Задания »
**a.** Изложите текст о реакции на теракты в двух предложениях.
**b.** Подхватите текст о реакции на теракты и допишите его продолжение после последней приведенной фразы.

После Брюсселя почти сразу — египетский самолет. Первая мысль — это опять они. К счастью, трагедии не случилось, но география страха расширяется: на этот раз повезло, но что дальше?
После расстрела редакции журнала «Шарли Эбдо» французы писали: «Я — Шарли». После захвата заложников в театре «Батаклан» писали: «Я — Париж». «Я — Брюссель», — пишут сейчас.
Можно уже говорить о том, что сложилась традиция реагирования на террор: юмор, карикатуры, футболки, рисунки на асфальте, раскраска аватарок, флешмобы и тематические тэги в соцсетях.
Бельгийцы постили картофельные дольки, сложенные в «фак» на фоне национального флага, и изображение мальчика, который писает на подожженный бикфордов шнур. «Шарли» после расстрела рисовали карикатуры, где гуляка пьет шампанское, оно льется из изрешеченного тела: «У вас оружие, но у нас шампанское, и нам плевать!».
После теракта в «Батаклане» деятели культуры устраивали минуты немолчания, выходили в кафе, демонстрируя смелость и готовность продолжать ту жизнь, которую до сих пор вели, несмотря на прямую и явную угрозу. А до того, как все помнят, Европа символически выходила на демонстрацию в поддержку «Шарли Эбдо». Вышла бы снова, но марш против страха в Брюсселе отменен: нет условий для демонстрации бесстрашия. Слишком опасно.
Французский журналист Антуан Лери, жена которого погибла в театре «Батаклан», написал, обращаясь к террористам: «Нет, я не подарю вам своей ненависти. Вы ведь только ее и ищете. Но ответить ненавистью на ваш гнев — значит стать такими же, как и вы. Вы хотите, чтобы я боялся, смотрел на своих сограждан с осторожностью, жертвовал свободой ради безопасности. Но вы проиграли».

Выдержки из материала »
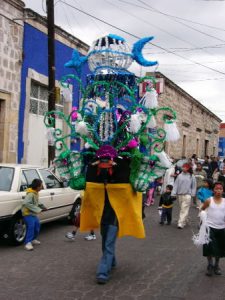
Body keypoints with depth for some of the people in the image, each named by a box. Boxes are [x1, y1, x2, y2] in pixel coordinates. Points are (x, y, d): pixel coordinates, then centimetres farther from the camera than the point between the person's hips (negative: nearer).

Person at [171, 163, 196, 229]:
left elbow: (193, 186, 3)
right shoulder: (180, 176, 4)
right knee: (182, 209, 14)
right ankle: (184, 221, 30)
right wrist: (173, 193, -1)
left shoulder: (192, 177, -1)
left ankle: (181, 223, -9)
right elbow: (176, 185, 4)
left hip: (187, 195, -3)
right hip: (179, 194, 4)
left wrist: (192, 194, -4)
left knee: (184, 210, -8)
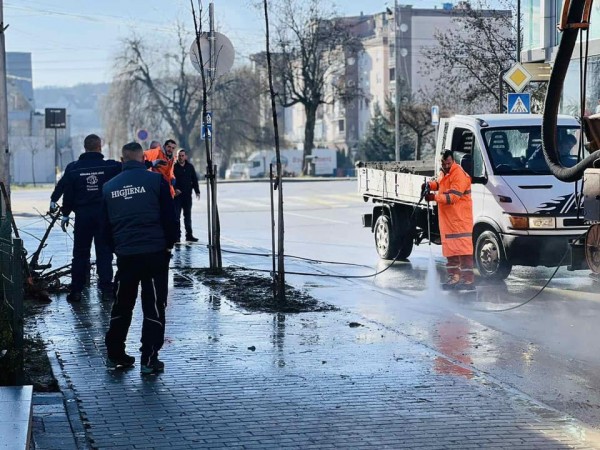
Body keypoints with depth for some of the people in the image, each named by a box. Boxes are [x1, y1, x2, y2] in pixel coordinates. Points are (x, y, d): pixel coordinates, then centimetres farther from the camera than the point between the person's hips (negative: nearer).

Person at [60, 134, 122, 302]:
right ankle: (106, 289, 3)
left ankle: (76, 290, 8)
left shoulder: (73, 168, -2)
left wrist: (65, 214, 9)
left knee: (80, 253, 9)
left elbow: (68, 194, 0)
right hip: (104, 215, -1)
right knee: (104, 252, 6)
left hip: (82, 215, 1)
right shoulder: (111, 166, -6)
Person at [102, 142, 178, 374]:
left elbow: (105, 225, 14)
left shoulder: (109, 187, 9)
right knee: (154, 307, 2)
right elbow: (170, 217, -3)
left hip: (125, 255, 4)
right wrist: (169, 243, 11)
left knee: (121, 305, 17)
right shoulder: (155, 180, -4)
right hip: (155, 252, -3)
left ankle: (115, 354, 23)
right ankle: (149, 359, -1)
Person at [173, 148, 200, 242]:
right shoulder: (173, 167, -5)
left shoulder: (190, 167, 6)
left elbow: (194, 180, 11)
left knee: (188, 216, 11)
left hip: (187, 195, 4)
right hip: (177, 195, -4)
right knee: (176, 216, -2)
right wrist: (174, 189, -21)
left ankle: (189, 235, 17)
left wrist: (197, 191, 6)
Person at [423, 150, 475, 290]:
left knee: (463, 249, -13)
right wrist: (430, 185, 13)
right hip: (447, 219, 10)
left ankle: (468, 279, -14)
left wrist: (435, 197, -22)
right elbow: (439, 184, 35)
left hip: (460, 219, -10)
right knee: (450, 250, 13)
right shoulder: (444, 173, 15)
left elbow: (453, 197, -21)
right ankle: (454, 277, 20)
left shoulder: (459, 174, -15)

--

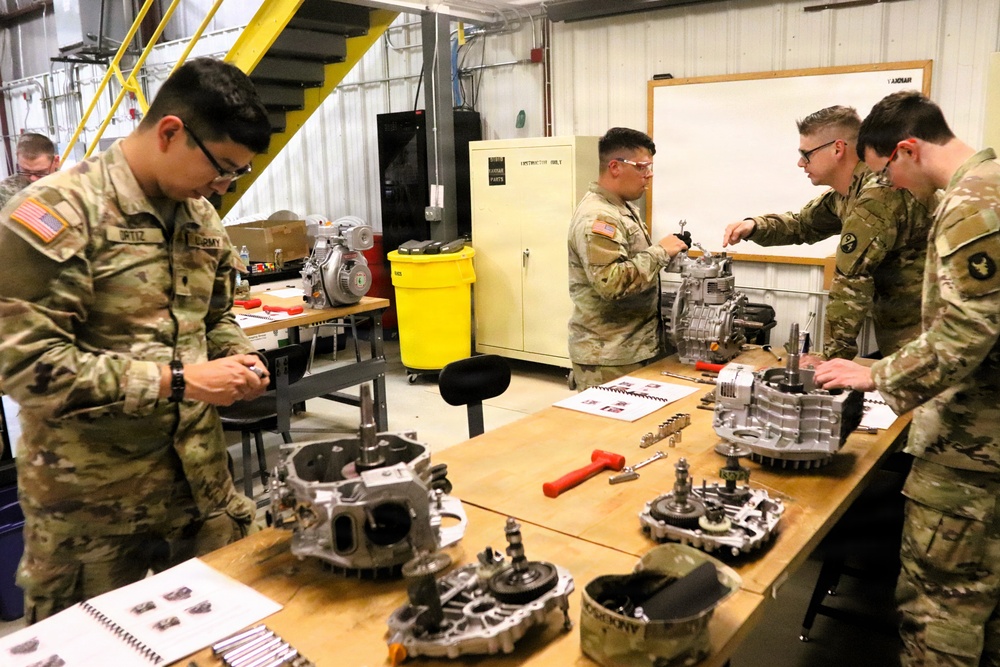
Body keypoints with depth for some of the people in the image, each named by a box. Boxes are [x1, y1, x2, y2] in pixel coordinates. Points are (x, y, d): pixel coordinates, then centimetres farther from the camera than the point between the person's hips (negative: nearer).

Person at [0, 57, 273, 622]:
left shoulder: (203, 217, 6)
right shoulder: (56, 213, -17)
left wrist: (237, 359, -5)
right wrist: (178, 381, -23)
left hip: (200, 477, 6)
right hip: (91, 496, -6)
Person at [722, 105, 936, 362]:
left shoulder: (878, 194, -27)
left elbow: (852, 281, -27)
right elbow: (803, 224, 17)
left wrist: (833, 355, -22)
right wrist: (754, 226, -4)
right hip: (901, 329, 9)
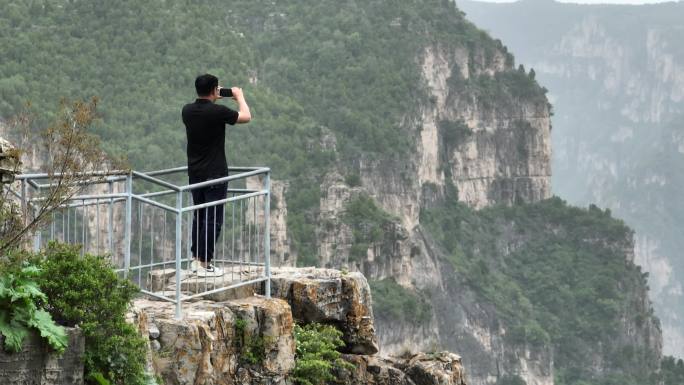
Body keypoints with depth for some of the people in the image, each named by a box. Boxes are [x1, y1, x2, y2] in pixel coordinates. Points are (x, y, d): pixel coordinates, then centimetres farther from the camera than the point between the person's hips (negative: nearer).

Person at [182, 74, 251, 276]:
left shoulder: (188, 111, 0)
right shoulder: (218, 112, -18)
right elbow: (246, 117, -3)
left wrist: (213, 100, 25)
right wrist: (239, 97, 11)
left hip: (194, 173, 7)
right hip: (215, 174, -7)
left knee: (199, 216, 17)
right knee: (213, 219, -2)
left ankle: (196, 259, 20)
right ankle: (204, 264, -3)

Ответы »
**a.** После терактов сложилась традиция отвечать на террор юмором, карикатурами, флешмобами и лозунгами «Я — Шарли», «Я — Париж» и «Я — Брюссель». Люди демонстрировали готовность жить прежней жизнью, а журналист Антуан Лери, жена которого погибла в «Батаклане», написал террористам, что не подарит им своей ненависти.

**b.**
«Даже если страдание есть в каждом из нас, оно не должно убивать нас. Перед слепой, абсурдной и бесконечной ненавистью партизан ИГИЛ (террористическая организация, запрещенная в России — прим. «Ленты.ру») мы должны подняться на защиту наших ценностей — свободы, равенства, братства и солидарности», — писали деятели культуры Франции в обращении к нации. «Любовь сильнее ненависти», «Они не победят», «Мы будем помнить вас», «Мы вас любим», «Вместе против ненависти» — такие надписи разноцветным мелом сейчас можно увидеть на стенах возле станции «Маальбек».
Люди шокированы и пытаются вернуть себя в те гуманитарные координаты, из которых их выбивают теракты в Европе. Реагируют привычным образом на нечто небывалое. Кому адресованы эти сообщения? Не террористам же.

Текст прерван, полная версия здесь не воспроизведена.